6. Repeat this several time inhaling and exhaling through the nose directing your breathing through the back of the throat. You should hear your breath making a soft hissing sound.
7. Continue this breath practice for 5-8 minutes, increasing time of practice as you feel more comfortable allowing the breath to be slow and purposeful allowing keeping the mind focus on the movement of the breath.
8. When you are finished allow the breathing to return to normal and then lie down in a supine pose.

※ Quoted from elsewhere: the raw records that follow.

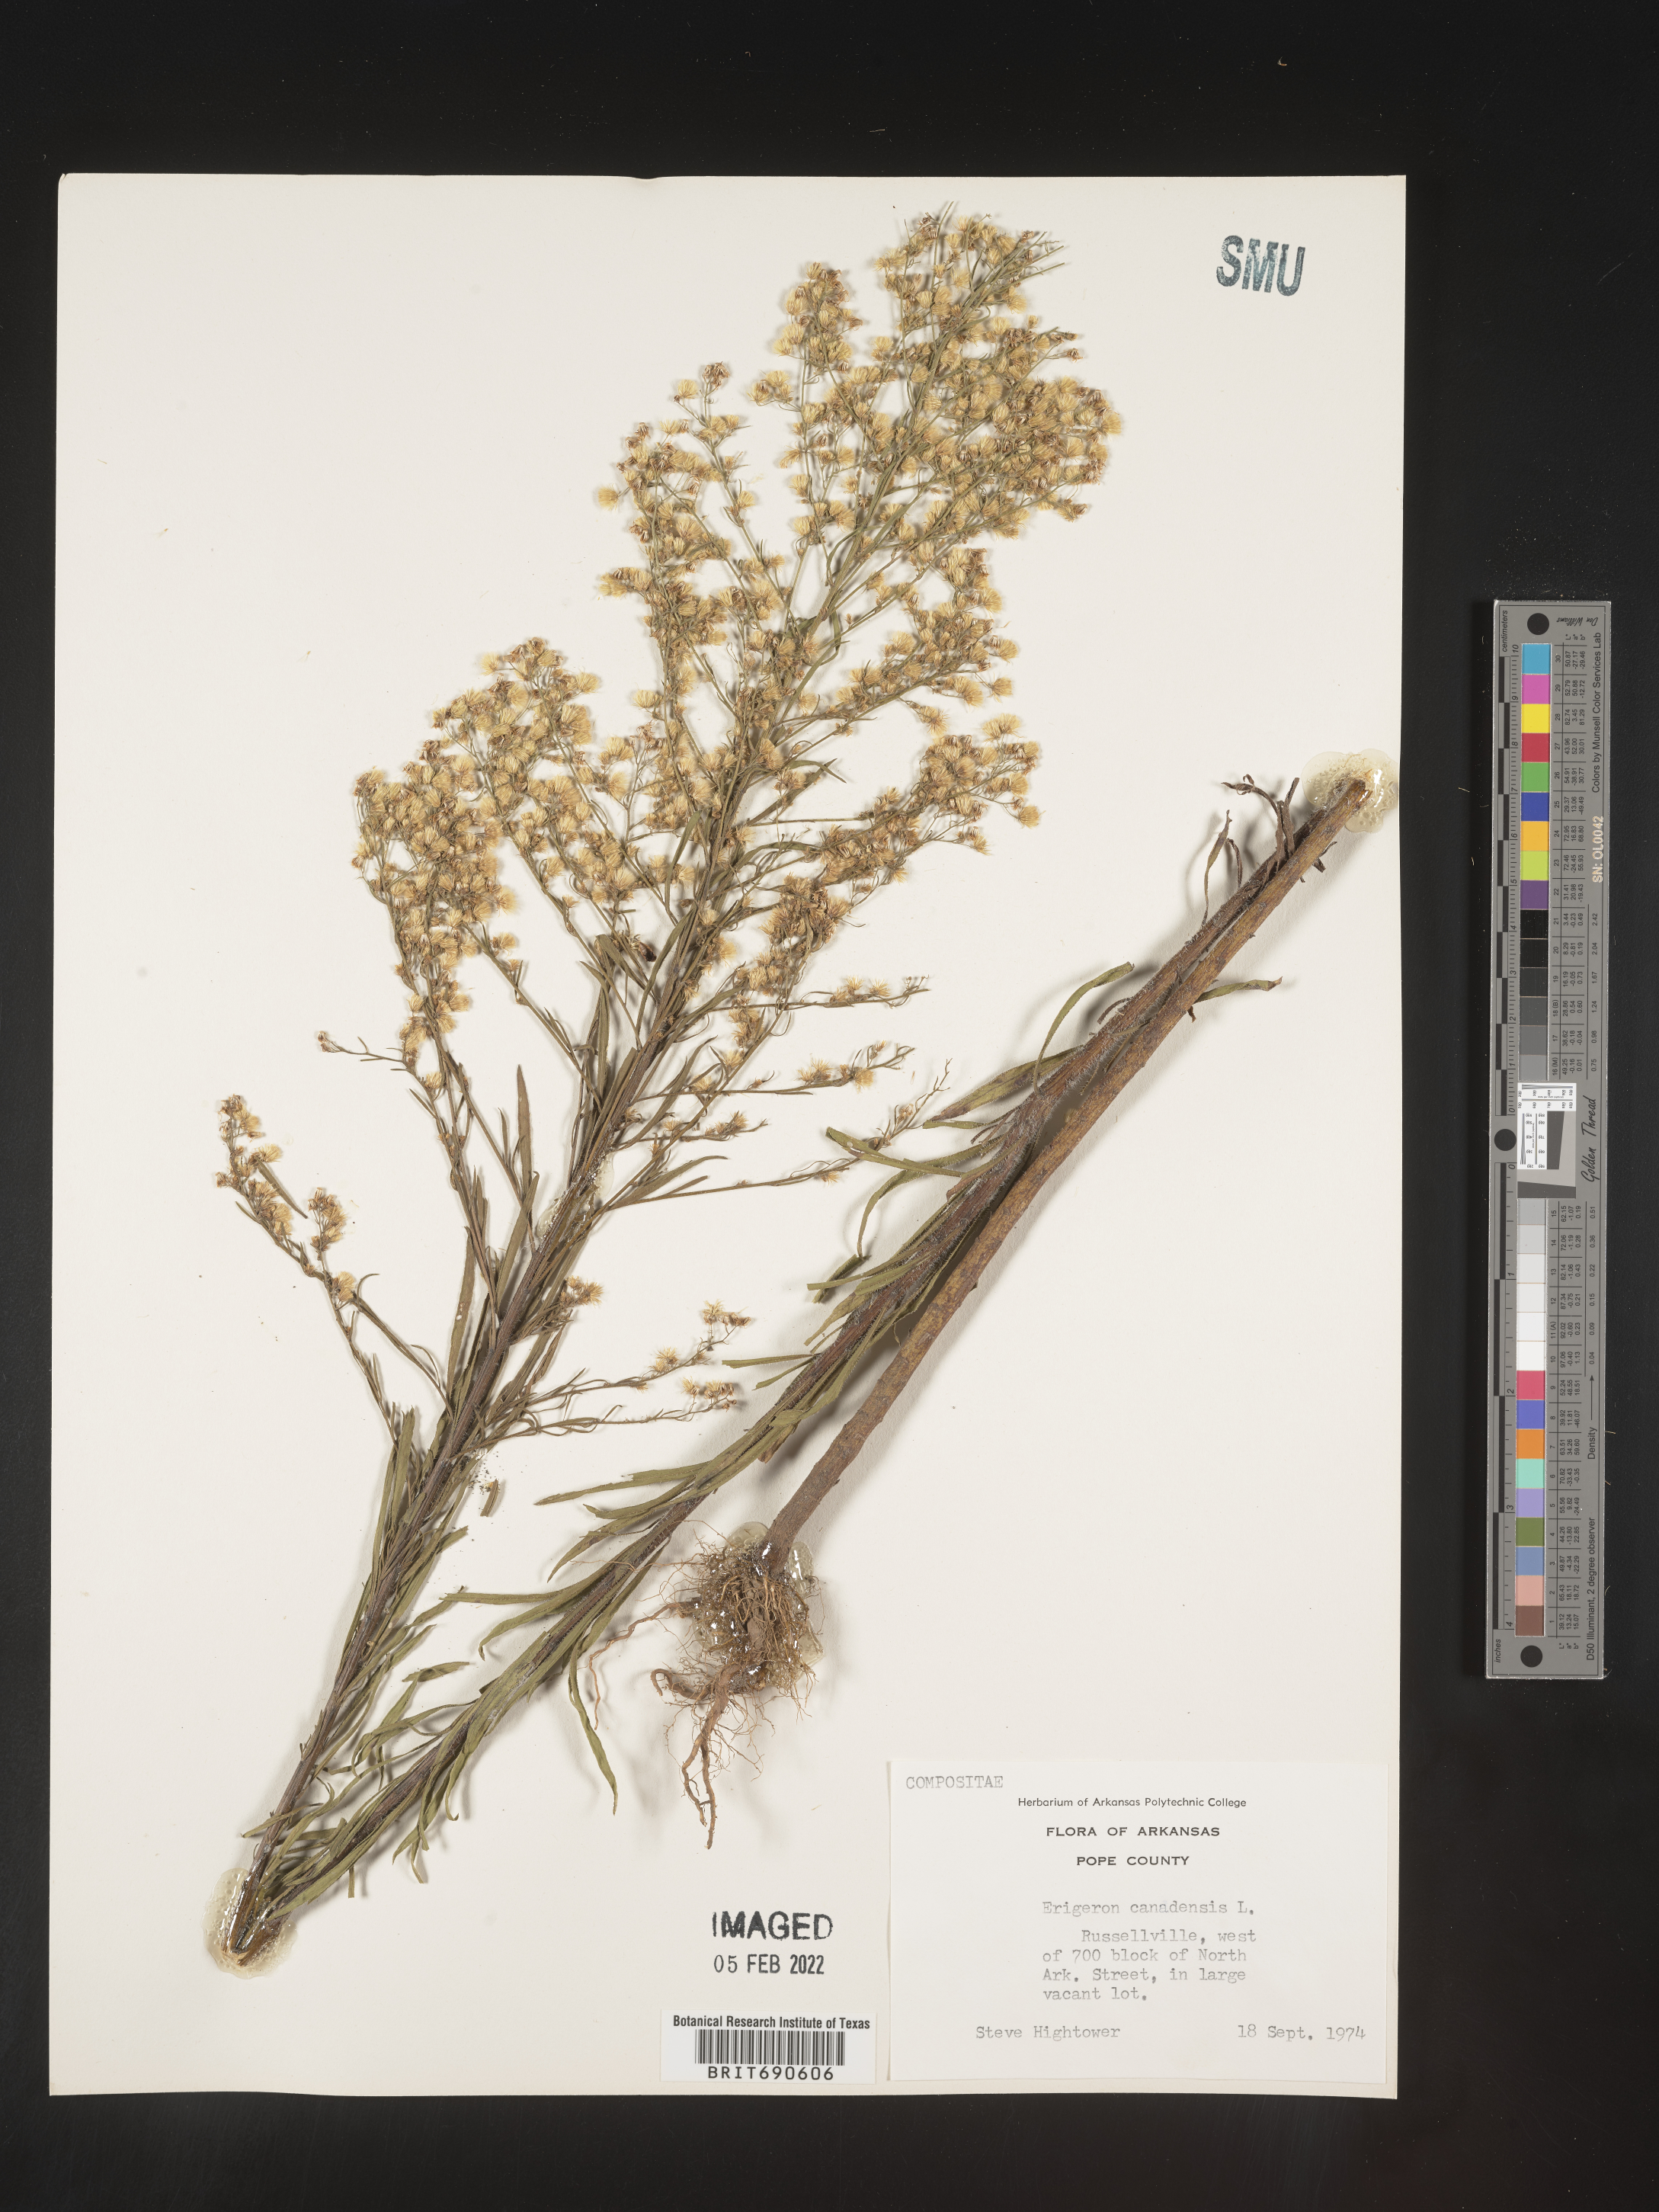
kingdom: Plantae
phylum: Tracheophyta
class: Magnoliopsida
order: Asterales
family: Asteraceae
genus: Erigeron
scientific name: Erigeron canadensis
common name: Canadian fleabane
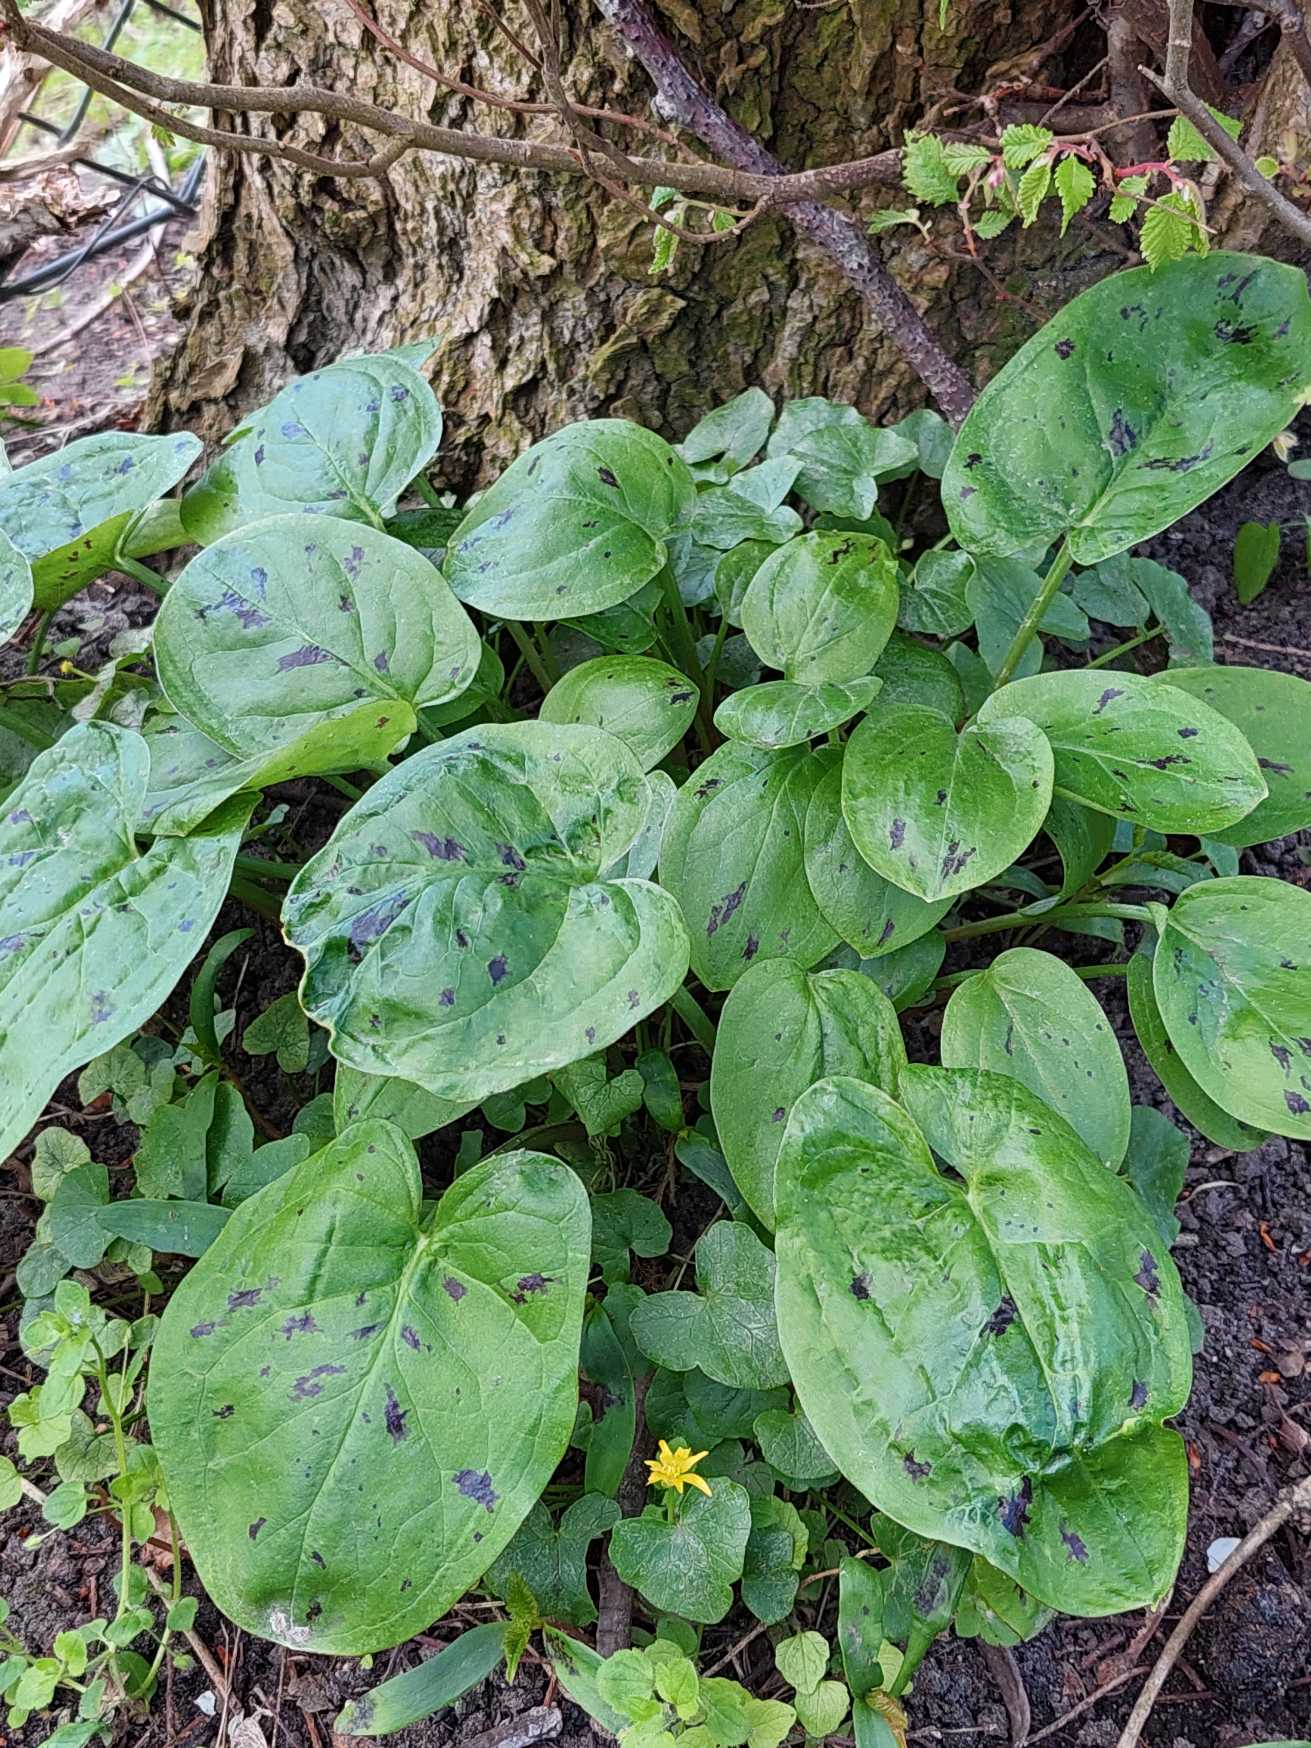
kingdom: Plantae
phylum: Tracheophyta
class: Liliopsida
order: Alismatales
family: Araceae
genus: Arum
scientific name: Arum maculatum
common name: Plettet arum
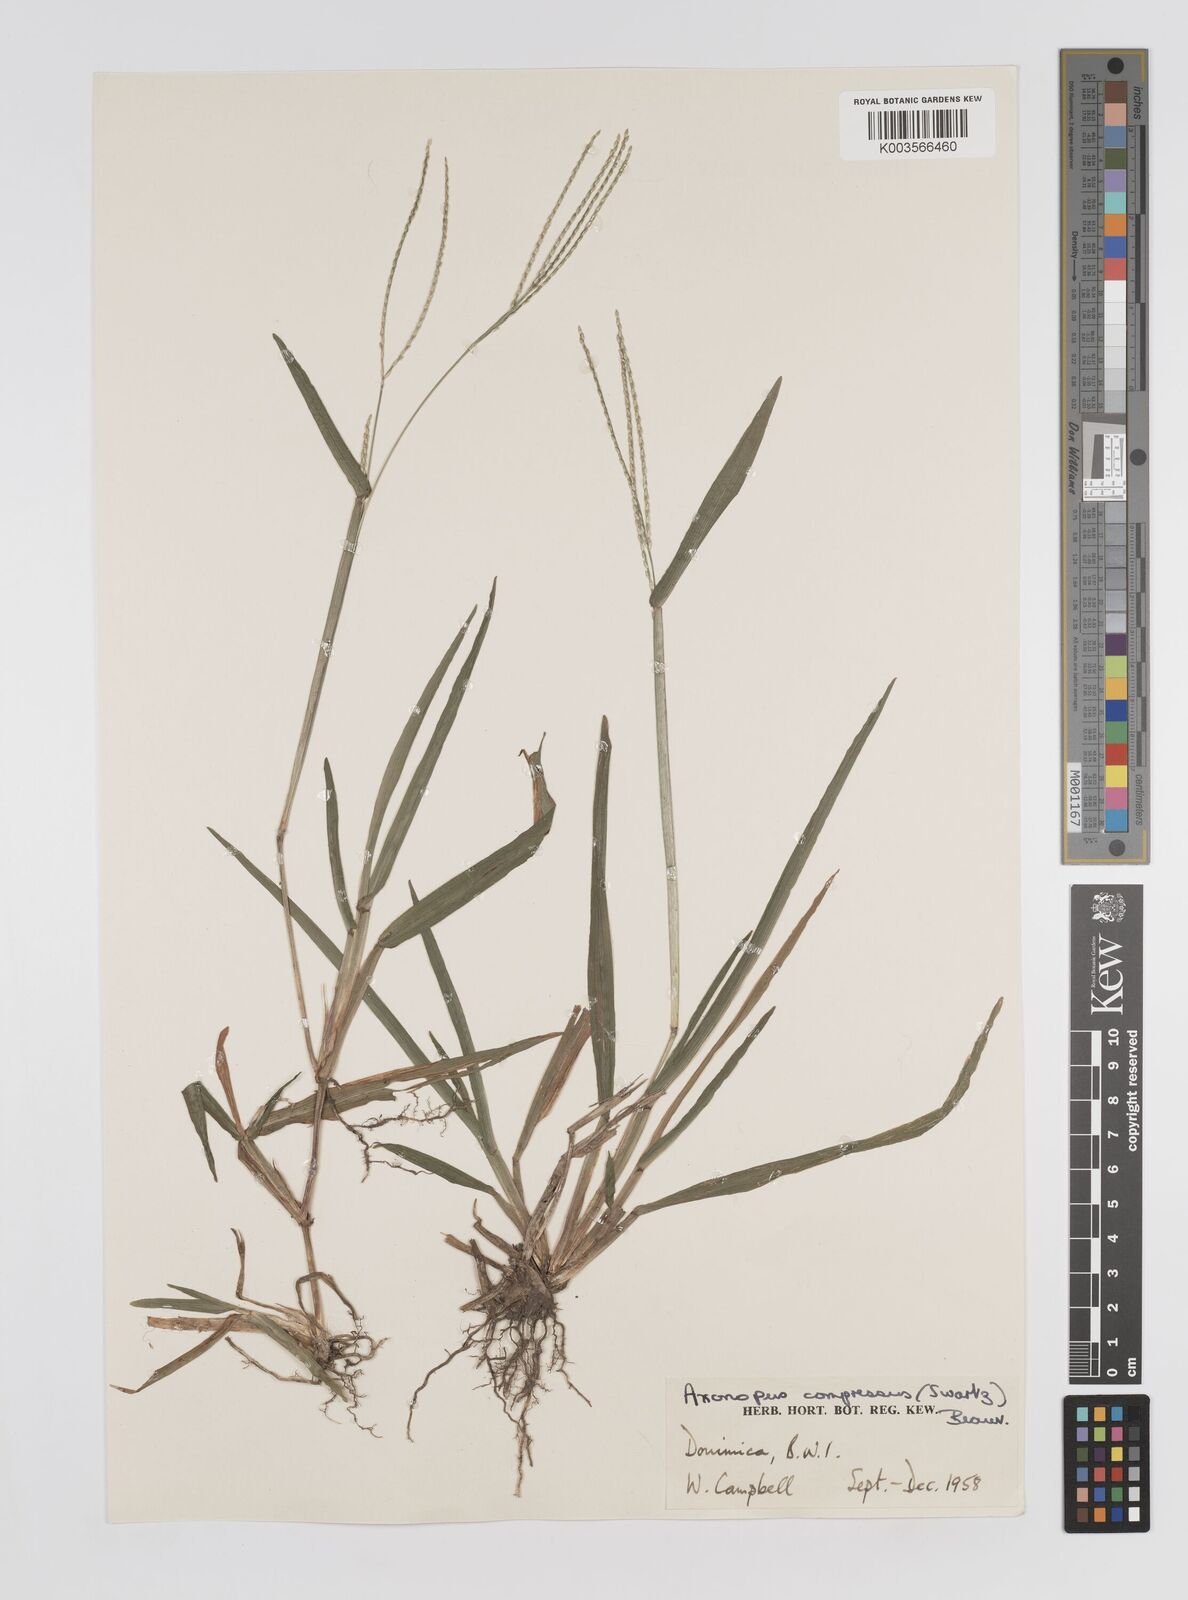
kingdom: Plantae
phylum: Tracheophyta
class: Liliopsida
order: Poales
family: Poaceae
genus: Axonopus
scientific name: Axonopus compressus
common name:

Summarize your personal experience throughout this course. Have you developed improved well-being? What has been rewarding? What has been difficult? How will this experience improve your ability to assist others?
I have thoroughly enjoyed this course. It let me know that I am doing quite well in taking care of my own health and wellness. It also let me know that it is important for me to have consistent practice with my own wellness techniques in order to share wellness with my clients. We have to be consistent with our practice in order to affect the health and wellness of the people we serve. I have started back looking at my weekly, monthly and yearly wellness goals to make sure that I stay on track. I want to continue to practice what you preach theory. I want to set a good example for my clients. My reward has come from the amount of time I can now spend without my mind running all over the place. The improvement in my meditative practice has helped me through my struggles over these past month. I feel more excited about how I serve my clients and extremely excited about moving more into integrative medicine program design and implementation now. I have tools that I can use to make me more knowledgeable about how I want to offer more comprehensive wellness programming.